-- TASK LIST --
1/ Decide whether each statement below agrees with the book reviews, answering yes or no and quoting the words that settle it. (a) The synagogue book club read The Beauty Queen of Jerusalem three years ago. (b) Eliya's story is told in the third person. (c) Looking for Jane takes place in Montreal.
2/ According to the book reviews, what rating did the reviewer give The Woman Beyond the Sea on goodreads.com?
3/ From the book reviews, write out the passage that begins with the words "Lily and her" and ends with "her university days.", putting "monastery" in place of "convent".
*** SELECTED EXTRACT
Showing posts with label motherhood. Show all posts
Showing posts with label motherhood. Show all posts

Wednesday, October 4, 2023

The Woman Beyond the Sea

The synagogue book club read The Beauty Queen of Jerusalem by Sarit Yishai-Levi three years ago. We all loved it. When we saw Yishai-Levi had written another novel, we wanted to read it. I'm going to miss our next book club meeting, but I try to read along anyway. I liked The Woman Beyond the Sea but I didn't love it. I think it's because the story started a little too slowly for me. Once I got to the second half of the novel, I thought it was a page turner. But it took awhile to get there.

Lily and her daughter, Eliya, have a difficult relationship. They've always had a difficult relationship. Shaul, Lily's husband and Eliya's father, keep the family together at an emotional cost to him, too. 

Jewish baby Lily was abandoned by the woman who gave birth to her when she was a few days old. At a convent. As Lily grew up, she took comfort in sitting with a picture of Mary and Jesus, but on some level, she felt like she never fit in there. That not fitting in and something missing from her life follows her through until Eliya is a young woman.

Eliya, likewise, feels like something is missing from her life. Like her mother, she feels that she's missed out on the love of a mother. It's evident in many of the choices she makes during her university days.

Both women need to come to moments of self-acceptance and perhaps forgiveness.

Lily's story is told third person while Eliya's story is told first person. But it's definitely both of their stories. The timing jumps around a little bit, going as far back Palestine during the early days under the British Mandate up through the time just following the Yom Kippur War in 1973. The history of Palestine and then Israel is essential to the plot. (Oh, how I'd love to get back to Tel Aviv and stroll along the beach.

I gave this novel 3 stars on goodreads.com, rounded down from 3.5 and it was only that low because of the slow start. However, I would still highly recommend this novel for book clubs. I think it will lead to a great discussion.
 

Wednesday, March 29, 2023

Looking for Jane

Heather Marshall's debut book, Looking for Jane, was so incredibly powerful. It's also incredibly timely, about women's right to choose.

This story jumps around quite a bit. The story is told from the perspectives of several characters over several time lines. It did get confusing at times, and after finishing the book, I still have a few questions about pieces of the story that didn't make sense or were never followed up.

But wow! I'd still highly recommend reading this novel. It takes place in Toronto so the restrictions to abortion are those that existed in Canada - and which are not currently under attack. Themes covered in the novel are the fight for right to choose, illegal abortions, adoption, artificial insemination, and motherhood.

The three main characters are Angela, Evelyn, and Nancy. Angela discovers a letter meant for Nancy, sent 7 years prior to the discovery of the mislaid letter. Angela goes in search of Nancy or the letter writer, Margaret. Including Margaret, the four women's stories are all interlinked. The connections are slowly revealed.
******
*** DATA
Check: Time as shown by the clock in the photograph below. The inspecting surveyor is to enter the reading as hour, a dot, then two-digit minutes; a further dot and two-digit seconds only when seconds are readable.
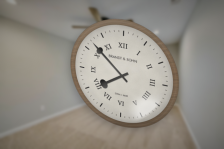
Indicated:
7.52
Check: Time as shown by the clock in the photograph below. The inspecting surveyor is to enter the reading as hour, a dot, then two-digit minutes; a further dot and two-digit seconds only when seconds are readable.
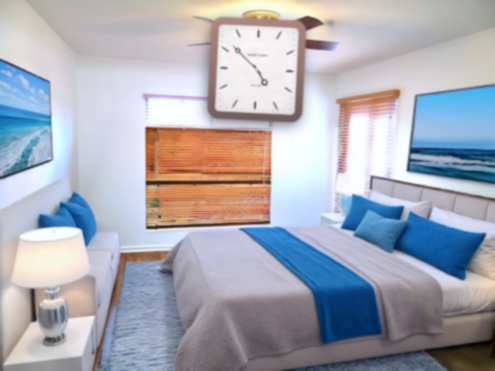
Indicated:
4.52
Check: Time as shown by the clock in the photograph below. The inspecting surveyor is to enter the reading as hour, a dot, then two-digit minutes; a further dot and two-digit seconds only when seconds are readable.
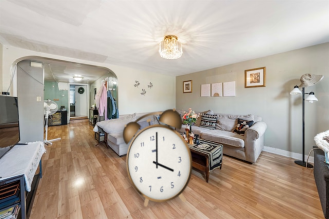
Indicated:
4.02
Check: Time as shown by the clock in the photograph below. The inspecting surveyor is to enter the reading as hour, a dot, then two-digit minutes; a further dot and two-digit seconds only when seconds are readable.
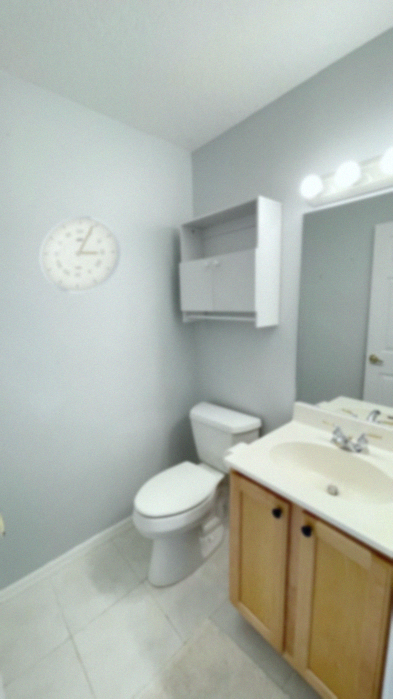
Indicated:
3.04
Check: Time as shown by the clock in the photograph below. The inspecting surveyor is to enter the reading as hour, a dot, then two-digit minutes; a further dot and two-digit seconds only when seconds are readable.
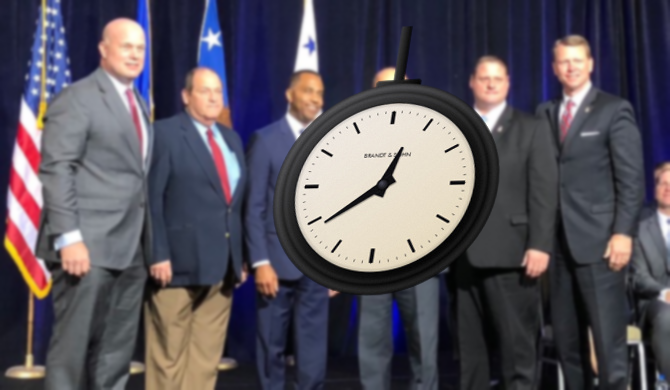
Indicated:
12.39
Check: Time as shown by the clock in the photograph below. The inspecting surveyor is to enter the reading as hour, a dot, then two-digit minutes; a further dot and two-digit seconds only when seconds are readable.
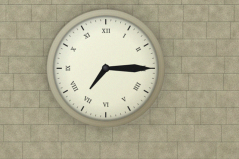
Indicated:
7.15
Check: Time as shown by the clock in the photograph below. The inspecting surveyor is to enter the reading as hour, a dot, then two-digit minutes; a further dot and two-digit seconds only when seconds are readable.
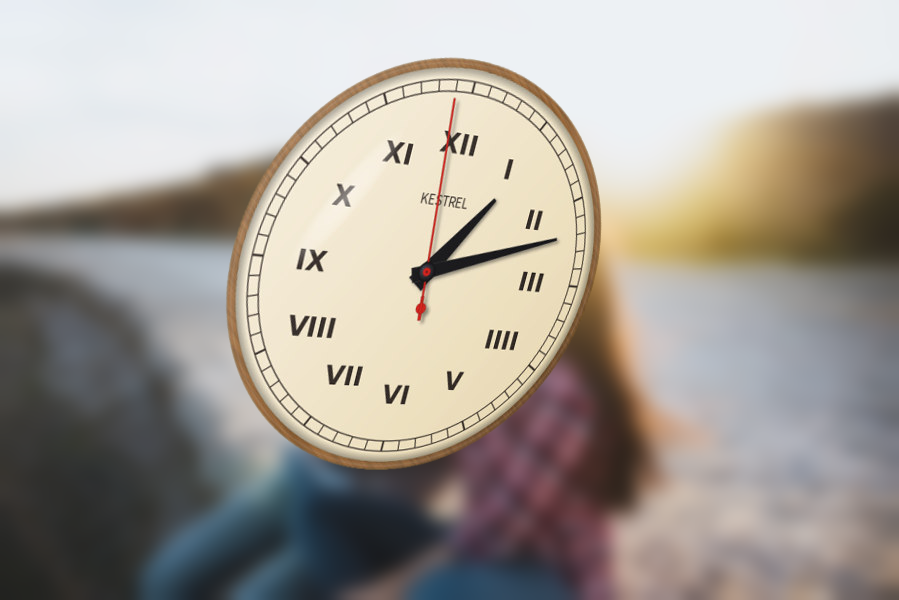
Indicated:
1.11.59
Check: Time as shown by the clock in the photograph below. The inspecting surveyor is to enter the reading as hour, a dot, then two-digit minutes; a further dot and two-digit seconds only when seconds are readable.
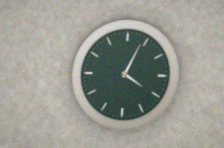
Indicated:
4.04
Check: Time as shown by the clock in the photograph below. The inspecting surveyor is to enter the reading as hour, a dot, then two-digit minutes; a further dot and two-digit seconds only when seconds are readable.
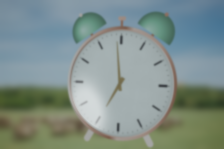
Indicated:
6.59
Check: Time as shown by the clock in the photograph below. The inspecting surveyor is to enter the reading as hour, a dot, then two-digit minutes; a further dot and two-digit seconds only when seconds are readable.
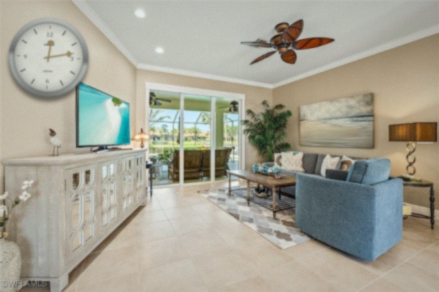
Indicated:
12.13
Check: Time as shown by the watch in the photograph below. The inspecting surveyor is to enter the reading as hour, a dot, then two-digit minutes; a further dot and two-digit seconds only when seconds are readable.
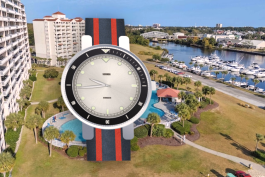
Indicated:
9.44
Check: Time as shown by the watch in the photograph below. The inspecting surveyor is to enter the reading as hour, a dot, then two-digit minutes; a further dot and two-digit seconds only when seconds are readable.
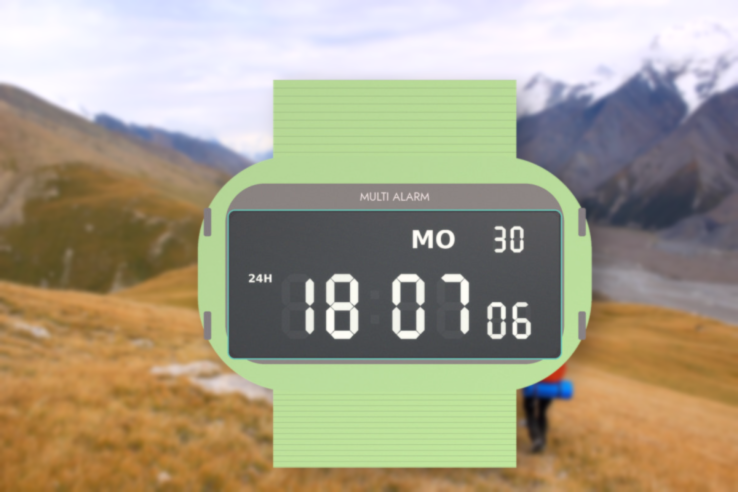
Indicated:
18.07.06
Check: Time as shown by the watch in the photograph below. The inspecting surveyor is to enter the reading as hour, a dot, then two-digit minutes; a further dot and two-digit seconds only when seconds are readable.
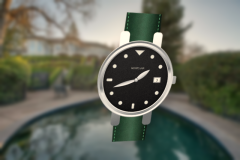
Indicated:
1.42
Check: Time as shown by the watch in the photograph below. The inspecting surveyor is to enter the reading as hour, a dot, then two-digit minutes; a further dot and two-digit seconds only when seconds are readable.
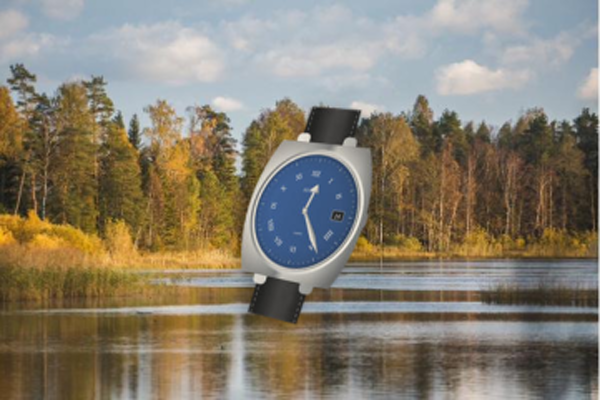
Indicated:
12.24
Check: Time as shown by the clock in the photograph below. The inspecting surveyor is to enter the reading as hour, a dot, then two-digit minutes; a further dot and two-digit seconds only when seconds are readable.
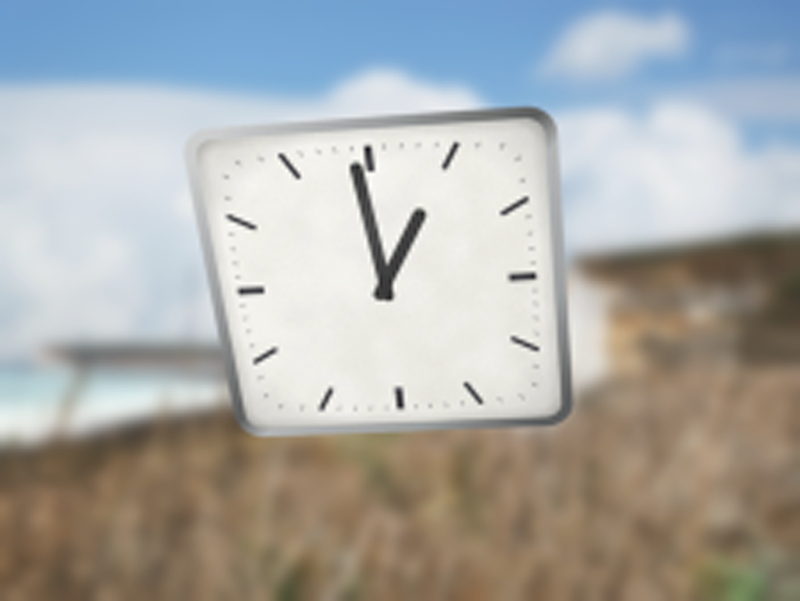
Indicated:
******
-- ANSWERS BY TASK --
1/
(a) Yes: "The synagogue book club read The Beauty Queen of Jerusalem by Sarit Yishai-Levi three years ago."
(b) No: "Lily's story is told third person while Eliya's story is told first person."
(c) No: "It takes place in Toronto"

2/ The reviewer gave it 3 stars, rounded down from 3.5.

3/
Lily and her daughter, Eliya, have a difficult relationship. They've always had a difficult relationship. Shaul, Lily's husband and Eliya's father, keep the family together at an emotional cost to him, too. 

Jewish baby Lily was abandoned by the woman who gave birth to her when she was a few days old. At a monastery. As Lily grew up, she took comfort in sitting with a picture of Mary and Jesus, but on some level, she felt like she never fit in there. That not fitting in and something missing from her life follows her through until Eliya is a young woman.

Eliya, likewise, feels like something is missing from her life. Like her mother, she feels that she's missed out on the love of a mother. It's evident in many of the choices she makes during her university days.